The Invisible Hand

The language of money: Daniel Lapaine (Nick) and Parth Thakerar (Bashir). Photo: Mark Douet

Theatre: Tricycle Theatre
Play: The Invisible Hand
Playwright: Ayad Akhtar
Director: Indhu Rubasingham

Review by Arani Yogadeva

The dog eat dog environment of a Wall Street trading floor is transplanted to a rural Pakistani prison cell in Tricycle Theatre’s production of Pulitzer award-winning writer Ayad Akhtar’s latest play The Invisible Hand.

American, Ivy League educated banker, and all round high flyer, Nick Bright (Daniel Lapaine) has been kidnapped in Pakistan by a militant group which has mistaken him for his Citibank boss.

The play opens with Dar (Sid Sagar), the lowest level captor, clipping Nick’s fingernails while the banker offers him a crash course in free market economics. Dar delights in the fruits of Nick’s advice to illicitly stockpile potatoes to influence supply (resulting in an increased crop price), only to then sell them at a profit while making sure to convert the unstable Pakistani rupee currency into the more docile dollar.

Enter the initially swaggering Hounslow-born but now Pakistani-bred Bashir (Parth Thakerar) who sets his stall by accusing Nick of introducing Dar to corrupt capitalist ideals before physically attacking his comrade. Bashir threatens that if neither Citibank nor the US government stump up the $10 million ransom for the Nick’s release, he will be handed over to Lashkar-e-Jhangvi (the real-life militant organisation which claimed responsibility for the killing of the American journalist Daniel Pearl in 2002).

In desperation, Nick volunteers to redeploy his trading skills to transfer the $3 million he holds in a private Cayman Islands account to offset some of the $10 million ransom on his head, within a year. As a result, Nick manages to convince Bashir, Dar and their self-styled leader Imam Saleem (Tony Jayawardena) that he is an asset if kept alive.

Not fully convinced, the Imam decrees that Nick is not allowed direct access to a laptop. Instead, Bashir acts as the middle man, initially at least, with Nick schooling him in the trading know-how of shorts, futures and puts. But in so doing, Nick creates a Frankenstein-esque alliance between them.

Nick quickly demonstrates the value of his trading skills by shorting the assets of a controversial Pakistani businessman hours before his assassination by a suicide bomber from Lashkar-e-Jhangvi, profiting the cell handsomely.

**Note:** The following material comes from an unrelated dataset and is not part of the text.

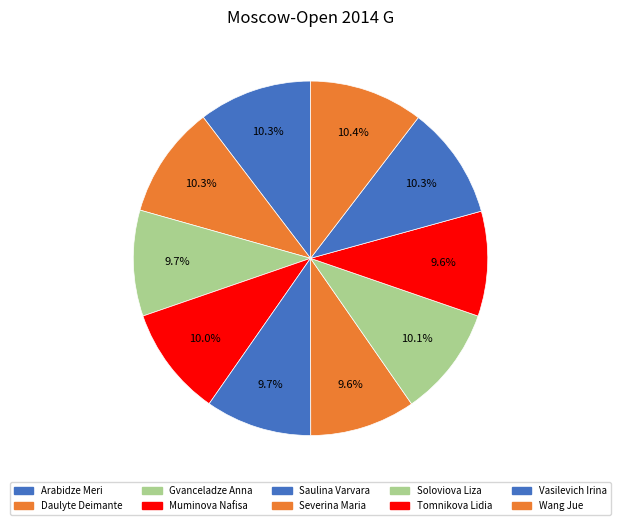

What is the total percentage of Severina Maria and Gvanceladze Anna?

19.3%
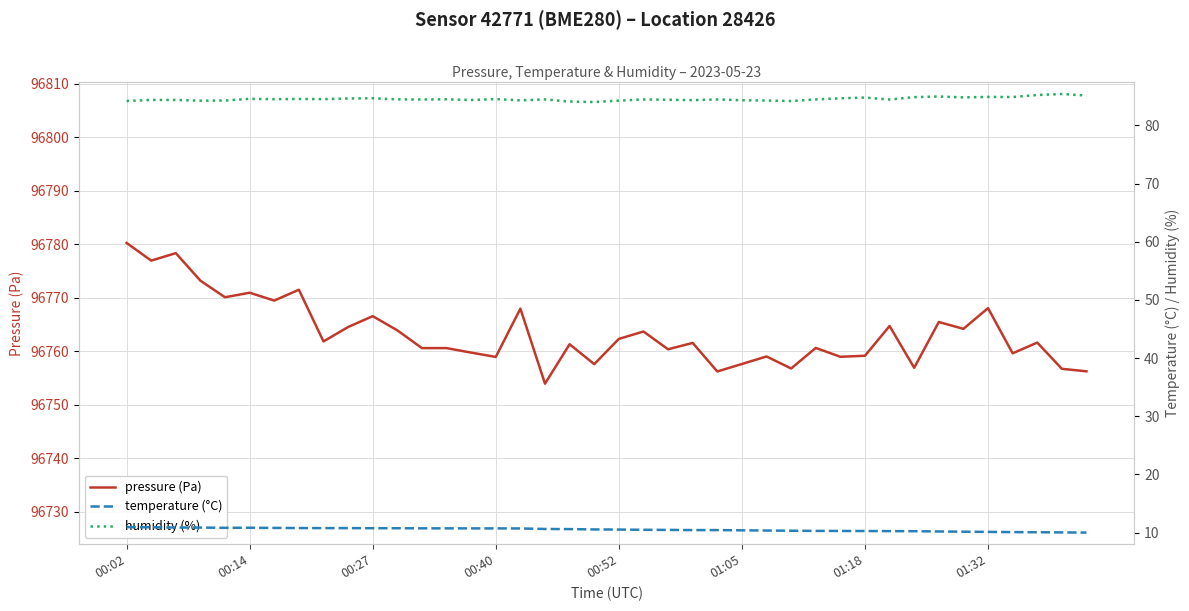

True or false: temperature (°C) and pressure (Pa) cross at least once.

False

The funds are converted from rupees into dollars, demonstrating the ironic windfall of a country gambling against its own weak currency.

As Nick’s personal currency with his captors grow, he discovers, and exploits, a deeper level of corruption and financial hypocrisy at the highest level of the cell. This leads to a new order with startling consequences.

The ‘Invisible Hand’ of the play’s title comes from the free-market theory of economist Adam Smith, that self-interest across the market is a collectively stabilising and corrective force. Akhtar’s play posits the argument that human greed is universal and, as an agent of self-interest, the invisible hand is actually a destabilising force.

His sharp wit and humour is peppered throughout what is essentially a political thriller. As the action is concentrated in set designer Lizzie Clachan’s dusty makeshift prison, the quartet of actors work hard, with Daniel Lapaine totally convincing as the talented banker held captive Nick (with a perfect American accent). Parth Thakerar shines as the young, twitchy militant Bashir and Indhu Rubasingham’s direction is taut and effective in bringing to life some surprisingly funny moments.

Akhtar has written an important, but flawed, play – the final production before Tricycle Theatre closes its doors for a £5.5 million refit. The characters are constrained by a plot which doesn’t always feel credible: the hostage-drama Shawshank Redemption trope of Nick attempting to escape (armed with the now pilfered nail clippers) as the pre-interval cliff-hanger doesn’t really pay off other than to demonstrate that he is now more precious to the cell alive than dead. It works best when we see Nick and Bashir put themselves on the line emotionally.

Early on in the play the Imam declares: “Money, not religion, is the opiate of the people.” The Invisible Hand presents a provocatively potent argument that religious fundamentalism and free-market capitalism are not necessarily poles apart after all.

The Invisible Hand is at the Tricycle Theatre until 2 July 2016.